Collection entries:
========

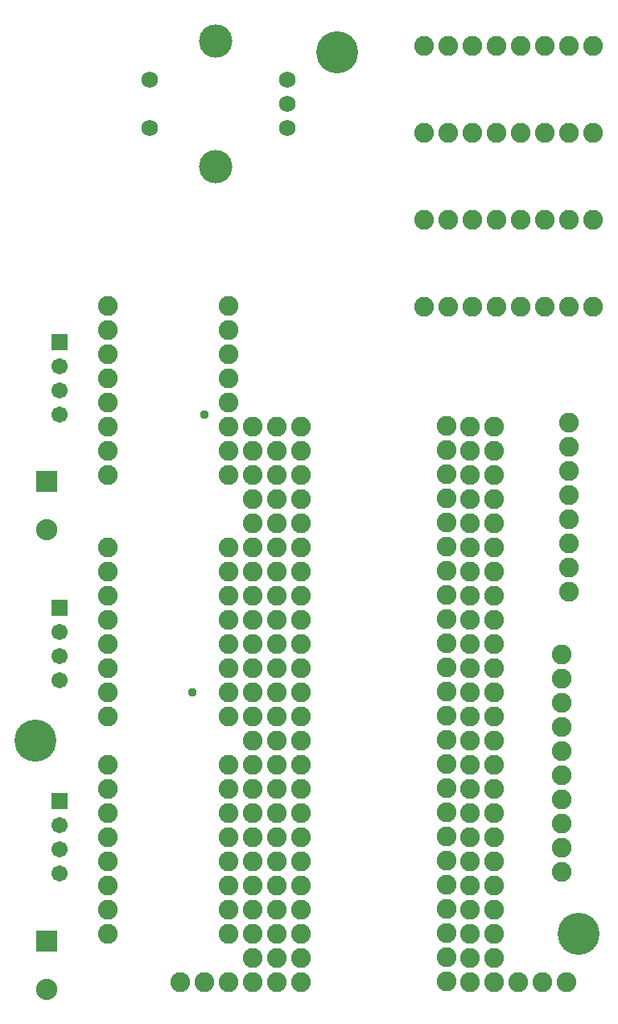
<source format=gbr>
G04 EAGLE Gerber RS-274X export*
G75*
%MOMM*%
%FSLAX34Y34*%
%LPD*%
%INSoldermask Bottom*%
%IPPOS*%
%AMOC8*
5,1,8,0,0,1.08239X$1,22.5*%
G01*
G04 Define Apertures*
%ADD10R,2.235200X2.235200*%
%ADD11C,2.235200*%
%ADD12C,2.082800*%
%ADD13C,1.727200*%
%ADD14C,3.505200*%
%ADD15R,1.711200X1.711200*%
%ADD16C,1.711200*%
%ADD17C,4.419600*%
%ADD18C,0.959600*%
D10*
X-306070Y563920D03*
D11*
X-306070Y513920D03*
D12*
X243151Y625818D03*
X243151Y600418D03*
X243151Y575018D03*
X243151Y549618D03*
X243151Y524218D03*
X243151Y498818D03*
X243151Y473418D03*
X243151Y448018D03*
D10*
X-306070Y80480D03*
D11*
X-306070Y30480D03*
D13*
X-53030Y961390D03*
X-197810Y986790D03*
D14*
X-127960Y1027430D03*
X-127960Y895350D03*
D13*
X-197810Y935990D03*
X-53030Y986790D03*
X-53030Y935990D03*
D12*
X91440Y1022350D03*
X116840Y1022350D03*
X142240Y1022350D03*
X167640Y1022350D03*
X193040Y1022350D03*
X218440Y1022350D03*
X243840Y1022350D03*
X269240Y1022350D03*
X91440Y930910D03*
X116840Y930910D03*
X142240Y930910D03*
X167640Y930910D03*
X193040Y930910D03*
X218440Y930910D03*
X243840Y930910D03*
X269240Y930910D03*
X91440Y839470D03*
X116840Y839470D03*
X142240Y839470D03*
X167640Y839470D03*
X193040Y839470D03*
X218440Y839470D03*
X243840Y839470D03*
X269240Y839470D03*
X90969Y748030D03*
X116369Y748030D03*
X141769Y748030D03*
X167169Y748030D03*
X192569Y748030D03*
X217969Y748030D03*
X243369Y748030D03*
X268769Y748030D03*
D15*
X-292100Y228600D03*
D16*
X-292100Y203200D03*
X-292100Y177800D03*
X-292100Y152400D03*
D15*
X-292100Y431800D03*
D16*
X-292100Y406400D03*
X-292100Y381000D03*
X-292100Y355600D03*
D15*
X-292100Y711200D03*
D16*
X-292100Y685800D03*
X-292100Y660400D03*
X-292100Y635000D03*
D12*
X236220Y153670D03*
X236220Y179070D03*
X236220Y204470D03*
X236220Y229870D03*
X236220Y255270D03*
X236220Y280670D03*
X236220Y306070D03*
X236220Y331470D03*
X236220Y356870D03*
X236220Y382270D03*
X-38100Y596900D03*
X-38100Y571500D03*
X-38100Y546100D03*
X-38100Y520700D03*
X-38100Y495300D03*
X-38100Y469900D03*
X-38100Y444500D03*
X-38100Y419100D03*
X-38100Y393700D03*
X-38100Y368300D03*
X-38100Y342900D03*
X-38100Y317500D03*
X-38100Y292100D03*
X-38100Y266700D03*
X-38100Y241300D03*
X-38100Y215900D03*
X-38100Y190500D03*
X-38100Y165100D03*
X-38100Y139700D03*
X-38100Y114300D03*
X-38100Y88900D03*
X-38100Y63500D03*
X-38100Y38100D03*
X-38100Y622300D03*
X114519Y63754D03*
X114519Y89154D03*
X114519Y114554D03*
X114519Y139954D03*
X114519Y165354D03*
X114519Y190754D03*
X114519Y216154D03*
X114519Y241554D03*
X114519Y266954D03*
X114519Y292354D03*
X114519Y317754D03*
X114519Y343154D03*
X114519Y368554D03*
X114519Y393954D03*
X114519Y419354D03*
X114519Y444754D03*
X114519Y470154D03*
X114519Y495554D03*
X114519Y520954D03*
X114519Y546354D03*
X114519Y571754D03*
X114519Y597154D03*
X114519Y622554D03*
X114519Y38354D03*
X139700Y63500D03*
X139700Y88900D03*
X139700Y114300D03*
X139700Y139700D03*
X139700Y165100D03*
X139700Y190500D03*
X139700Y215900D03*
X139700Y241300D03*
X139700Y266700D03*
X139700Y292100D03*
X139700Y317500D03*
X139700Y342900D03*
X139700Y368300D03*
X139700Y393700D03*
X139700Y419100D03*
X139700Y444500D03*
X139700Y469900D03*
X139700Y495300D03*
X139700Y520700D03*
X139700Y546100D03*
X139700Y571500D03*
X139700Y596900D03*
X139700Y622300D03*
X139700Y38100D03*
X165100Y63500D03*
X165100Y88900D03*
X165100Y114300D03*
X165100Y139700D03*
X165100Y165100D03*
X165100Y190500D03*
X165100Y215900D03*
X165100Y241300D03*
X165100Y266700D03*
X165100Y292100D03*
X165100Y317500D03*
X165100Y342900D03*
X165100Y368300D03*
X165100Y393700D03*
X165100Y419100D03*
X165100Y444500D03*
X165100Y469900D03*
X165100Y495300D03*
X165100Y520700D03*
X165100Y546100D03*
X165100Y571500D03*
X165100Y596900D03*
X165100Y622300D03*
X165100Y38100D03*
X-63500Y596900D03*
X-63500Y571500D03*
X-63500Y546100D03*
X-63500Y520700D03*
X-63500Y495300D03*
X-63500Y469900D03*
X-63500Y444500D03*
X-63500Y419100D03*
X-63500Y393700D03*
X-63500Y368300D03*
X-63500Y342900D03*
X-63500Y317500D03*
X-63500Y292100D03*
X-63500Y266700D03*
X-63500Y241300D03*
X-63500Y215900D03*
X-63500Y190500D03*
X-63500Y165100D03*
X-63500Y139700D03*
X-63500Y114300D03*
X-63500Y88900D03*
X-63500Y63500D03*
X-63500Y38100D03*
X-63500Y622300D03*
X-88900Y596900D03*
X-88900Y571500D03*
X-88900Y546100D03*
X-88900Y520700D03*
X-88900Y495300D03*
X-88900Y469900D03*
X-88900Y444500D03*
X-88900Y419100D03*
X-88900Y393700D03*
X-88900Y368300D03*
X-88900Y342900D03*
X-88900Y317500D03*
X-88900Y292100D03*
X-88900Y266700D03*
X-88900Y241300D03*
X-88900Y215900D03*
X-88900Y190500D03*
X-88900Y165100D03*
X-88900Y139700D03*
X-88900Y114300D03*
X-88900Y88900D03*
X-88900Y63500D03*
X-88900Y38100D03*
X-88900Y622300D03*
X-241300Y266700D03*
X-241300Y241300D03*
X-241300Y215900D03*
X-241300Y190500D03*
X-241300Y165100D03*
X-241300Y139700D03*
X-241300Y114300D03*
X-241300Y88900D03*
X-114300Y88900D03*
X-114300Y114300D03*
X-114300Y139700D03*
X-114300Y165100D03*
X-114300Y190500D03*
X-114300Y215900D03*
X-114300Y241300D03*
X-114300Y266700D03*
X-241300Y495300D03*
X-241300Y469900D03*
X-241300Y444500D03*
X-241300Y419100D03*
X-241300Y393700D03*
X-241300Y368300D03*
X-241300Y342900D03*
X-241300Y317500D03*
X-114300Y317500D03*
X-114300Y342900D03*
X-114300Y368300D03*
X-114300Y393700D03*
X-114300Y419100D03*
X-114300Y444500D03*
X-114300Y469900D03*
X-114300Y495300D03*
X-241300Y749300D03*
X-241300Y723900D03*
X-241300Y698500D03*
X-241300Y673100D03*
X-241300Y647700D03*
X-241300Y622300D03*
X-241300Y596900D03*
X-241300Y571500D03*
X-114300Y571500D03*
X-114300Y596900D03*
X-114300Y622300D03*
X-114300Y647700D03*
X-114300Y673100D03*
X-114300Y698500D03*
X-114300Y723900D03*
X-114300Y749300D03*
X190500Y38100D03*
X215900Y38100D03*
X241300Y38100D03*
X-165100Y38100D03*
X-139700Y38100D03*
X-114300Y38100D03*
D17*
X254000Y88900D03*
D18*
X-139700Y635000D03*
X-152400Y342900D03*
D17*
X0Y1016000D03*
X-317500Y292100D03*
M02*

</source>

========

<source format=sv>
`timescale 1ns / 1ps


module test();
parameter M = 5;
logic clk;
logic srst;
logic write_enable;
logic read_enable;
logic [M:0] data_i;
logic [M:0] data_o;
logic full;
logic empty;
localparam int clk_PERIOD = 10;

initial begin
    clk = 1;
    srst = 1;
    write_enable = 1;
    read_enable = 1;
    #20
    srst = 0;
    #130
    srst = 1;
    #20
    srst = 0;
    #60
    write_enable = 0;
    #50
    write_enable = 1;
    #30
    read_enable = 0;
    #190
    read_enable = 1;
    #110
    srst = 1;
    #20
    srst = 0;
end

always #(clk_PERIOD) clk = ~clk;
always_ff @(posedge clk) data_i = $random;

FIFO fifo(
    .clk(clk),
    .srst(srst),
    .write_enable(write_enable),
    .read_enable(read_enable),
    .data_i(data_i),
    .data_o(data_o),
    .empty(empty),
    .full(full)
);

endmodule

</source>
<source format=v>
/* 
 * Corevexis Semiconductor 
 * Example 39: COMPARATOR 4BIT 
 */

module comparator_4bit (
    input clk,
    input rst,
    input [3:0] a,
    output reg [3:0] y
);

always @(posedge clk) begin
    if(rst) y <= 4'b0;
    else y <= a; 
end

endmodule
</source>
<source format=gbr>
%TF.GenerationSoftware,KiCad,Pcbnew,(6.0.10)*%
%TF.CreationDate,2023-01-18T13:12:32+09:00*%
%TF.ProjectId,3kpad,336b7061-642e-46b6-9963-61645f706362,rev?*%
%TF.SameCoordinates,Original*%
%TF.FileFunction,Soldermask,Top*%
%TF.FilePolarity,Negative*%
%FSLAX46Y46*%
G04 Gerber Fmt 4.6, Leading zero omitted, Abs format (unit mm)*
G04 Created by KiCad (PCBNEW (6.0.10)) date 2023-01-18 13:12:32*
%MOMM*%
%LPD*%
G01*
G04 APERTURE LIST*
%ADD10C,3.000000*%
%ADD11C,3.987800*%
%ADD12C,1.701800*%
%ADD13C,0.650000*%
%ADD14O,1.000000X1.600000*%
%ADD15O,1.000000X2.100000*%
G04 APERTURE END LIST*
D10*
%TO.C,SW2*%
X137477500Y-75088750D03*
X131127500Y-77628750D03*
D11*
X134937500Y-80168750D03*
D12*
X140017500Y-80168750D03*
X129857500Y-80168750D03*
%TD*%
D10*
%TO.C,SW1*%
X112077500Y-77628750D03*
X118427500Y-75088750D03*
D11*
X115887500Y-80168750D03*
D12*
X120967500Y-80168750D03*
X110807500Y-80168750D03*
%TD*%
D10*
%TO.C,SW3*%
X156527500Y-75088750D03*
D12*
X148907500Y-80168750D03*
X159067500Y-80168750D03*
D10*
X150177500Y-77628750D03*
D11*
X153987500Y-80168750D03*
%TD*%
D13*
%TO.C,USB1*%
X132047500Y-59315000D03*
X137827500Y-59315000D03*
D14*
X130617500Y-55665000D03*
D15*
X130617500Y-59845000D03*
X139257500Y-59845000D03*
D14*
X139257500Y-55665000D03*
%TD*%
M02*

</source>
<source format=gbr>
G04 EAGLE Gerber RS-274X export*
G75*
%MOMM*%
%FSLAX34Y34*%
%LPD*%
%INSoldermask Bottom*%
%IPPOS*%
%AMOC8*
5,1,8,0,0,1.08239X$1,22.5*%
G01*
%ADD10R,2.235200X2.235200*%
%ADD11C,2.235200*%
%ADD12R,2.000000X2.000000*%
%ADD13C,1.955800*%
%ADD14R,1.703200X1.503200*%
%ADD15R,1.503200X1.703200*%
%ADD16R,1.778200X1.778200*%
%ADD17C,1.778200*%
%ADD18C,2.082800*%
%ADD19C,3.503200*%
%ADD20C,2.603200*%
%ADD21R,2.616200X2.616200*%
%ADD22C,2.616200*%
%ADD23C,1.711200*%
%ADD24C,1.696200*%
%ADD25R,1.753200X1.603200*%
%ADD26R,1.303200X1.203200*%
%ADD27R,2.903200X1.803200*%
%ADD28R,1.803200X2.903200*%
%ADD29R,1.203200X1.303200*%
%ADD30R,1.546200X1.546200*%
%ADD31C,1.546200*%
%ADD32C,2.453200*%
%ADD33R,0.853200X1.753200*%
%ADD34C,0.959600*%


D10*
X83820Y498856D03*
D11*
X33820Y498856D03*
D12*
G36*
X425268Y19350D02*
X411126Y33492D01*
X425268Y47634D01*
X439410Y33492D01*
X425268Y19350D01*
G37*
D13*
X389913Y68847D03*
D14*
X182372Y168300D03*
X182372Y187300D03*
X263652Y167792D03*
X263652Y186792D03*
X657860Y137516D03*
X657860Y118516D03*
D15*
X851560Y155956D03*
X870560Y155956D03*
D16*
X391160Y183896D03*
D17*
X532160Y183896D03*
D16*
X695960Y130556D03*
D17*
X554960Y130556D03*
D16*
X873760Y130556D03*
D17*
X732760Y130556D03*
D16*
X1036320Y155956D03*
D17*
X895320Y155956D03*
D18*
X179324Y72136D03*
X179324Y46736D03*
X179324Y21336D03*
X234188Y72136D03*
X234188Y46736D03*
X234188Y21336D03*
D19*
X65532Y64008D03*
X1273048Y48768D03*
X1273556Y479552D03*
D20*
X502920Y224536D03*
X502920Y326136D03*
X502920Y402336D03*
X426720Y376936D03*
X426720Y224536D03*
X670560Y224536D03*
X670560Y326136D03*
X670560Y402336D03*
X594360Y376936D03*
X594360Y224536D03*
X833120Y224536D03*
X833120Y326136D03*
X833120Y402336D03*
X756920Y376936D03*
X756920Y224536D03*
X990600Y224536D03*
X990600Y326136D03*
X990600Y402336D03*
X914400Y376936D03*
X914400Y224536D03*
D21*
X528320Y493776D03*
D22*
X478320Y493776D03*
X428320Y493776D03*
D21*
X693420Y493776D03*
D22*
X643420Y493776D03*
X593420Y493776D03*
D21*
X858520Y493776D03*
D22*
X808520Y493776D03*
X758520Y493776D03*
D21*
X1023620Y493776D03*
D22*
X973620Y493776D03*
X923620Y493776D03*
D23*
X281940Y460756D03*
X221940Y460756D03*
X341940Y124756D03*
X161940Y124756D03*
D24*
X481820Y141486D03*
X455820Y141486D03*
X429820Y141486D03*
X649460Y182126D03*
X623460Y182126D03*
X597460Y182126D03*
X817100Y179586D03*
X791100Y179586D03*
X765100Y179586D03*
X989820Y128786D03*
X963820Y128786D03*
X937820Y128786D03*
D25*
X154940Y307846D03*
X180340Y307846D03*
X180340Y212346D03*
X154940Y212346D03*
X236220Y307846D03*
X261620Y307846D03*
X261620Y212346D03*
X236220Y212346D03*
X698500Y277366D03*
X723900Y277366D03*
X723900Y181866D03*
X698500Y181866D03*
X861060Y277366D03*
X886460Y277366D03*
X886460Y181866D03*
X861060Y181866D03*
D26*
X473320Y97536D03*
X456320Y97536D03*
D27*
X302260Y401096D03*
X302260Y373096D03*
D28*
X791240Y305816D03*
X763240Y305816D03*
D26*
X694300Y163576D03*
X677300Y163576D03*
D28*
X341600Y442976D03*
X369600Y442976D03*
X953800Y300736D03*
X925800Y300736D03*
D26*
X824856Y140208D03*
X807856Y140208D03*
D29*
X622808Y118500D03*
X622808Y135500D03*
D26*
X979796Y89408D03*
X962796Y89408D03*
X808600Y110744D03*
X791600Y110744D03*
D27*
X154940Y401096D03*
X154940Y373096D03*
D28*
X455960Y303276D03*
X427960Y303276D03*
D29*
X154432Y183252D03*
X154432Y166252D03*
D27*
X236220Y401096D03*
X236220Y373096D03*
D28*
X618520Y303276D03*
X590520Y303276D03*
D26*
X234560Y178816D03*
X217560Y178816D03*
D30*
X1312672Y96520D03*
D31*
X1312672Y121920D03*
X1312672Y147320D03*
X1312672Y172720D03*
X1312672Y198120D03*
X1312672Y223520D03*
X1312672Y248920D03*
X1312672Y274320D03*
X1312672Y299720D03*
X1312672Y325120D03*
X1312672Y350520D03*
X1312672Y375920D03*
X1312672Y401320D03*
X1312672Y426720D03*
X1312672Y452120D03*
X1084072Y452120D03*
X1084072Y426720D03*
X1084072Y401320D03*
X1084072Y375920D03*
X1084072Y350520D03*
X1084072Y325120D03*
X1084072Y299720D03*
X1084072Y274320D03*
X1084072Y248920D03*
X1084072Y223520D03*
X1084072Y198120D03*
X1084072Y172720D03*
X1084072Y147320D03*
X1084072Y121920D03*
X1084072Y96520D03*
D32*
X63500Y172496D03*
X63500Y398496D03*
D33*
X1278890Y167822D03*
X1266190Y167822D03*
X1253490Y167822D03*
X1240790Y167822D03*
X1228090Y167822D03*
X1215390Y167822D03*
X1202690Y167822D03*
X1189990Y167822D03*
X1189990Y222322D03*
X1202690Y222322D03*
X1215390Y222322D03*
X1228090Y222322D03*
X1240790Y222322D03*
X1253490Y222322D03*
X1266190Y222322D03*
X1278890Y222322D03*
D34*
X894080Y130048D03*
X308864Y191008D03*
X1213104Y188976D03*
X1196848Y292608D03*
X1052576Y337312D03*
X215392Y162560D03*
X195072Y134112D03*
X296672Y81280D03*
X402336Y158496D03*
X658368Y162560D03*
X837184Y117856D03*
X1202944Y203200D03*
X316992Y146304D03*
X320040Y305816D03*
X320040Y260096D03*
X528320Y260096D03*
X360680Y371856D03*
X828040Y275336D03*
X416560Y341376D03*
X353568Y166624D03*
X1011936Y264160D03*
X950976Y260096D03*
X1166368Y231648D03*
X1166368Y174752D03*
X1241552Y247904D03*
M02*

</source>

========

Required work: Above are the records. Print exactly, and only, the lines from the line with "X1084072Y96520D03*" to the line with "X1215390Y222322D03*", both inclusive.

Response:
X1084072Y96520D03*
D32*
X63500Y172496D03*
X63500Y398496D03*
D33*
X1278890Y167822D03*
X1266190Y167822D03*
X1253490Y167822D03*
X1240790Y167822D03*
X1228090Y167822D03*
X1215390Y167822D03*
X1202690Y167822D03*
X1189990Y167822D03*
X1189990Y222322D03*
X1202690Y222322D03*
X1215390Y222322D03*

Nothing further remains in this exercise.